Saved entries:
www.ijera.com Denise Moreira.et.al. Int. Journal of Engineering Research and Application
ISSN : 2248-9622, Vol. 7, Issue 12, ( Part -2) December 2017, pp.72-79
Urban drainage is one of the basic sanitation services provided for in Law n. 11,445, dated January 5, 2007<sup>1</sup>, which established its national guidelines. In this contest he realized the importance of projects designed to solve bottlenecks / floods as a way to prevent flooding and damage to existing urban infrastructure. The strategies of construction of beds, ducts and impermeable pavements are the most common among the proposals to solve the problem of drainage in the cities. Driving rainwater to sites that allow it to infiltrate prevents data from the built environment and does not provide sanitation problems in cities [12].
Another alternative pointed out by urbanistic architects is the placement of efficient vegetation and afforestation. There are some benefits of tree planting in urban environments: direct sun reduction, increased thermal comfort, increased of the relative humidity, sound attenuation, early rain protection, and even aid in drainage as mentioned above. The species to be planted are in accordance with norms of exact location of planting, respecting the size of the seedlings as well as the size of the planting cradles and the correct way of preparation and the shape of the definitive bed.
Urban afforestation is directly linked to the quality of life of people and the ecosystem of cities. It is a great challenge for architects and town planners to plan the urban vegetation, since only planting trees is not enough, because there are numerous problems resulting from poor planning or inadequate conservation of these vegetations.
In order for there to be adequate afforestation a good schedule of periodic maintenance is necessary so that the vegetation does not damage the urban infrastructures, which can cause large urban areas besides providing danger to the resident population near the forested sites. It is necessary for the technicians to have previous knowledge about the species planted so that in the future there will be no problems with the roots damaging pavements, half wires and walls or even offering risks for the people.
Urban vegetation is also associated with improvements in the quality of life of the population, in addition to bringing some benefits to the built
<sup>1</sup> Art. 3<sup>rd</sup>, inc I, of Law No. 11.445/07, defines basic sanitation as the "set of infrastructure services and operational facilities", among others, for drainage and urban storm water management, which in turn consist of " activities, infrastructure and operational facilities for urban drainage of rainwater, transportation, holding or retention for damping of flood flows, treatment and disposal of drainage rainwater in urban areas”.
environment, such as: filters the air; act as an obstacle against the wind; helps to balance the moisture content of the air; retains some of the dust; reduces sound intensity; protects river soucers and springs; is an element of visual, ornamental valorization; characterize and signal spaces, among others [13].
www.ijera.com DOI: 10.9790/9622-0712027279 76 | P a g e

> _Your goal_
What lines above contain the string "ijera"? Copy all of them.

> _Expected output_
www.ijera.com Denise Moreira.et.al. Int. Journal of Engineering Research and Application
www.ijera.com DOI: 10.9790/9622-0712027279 76 | P a g e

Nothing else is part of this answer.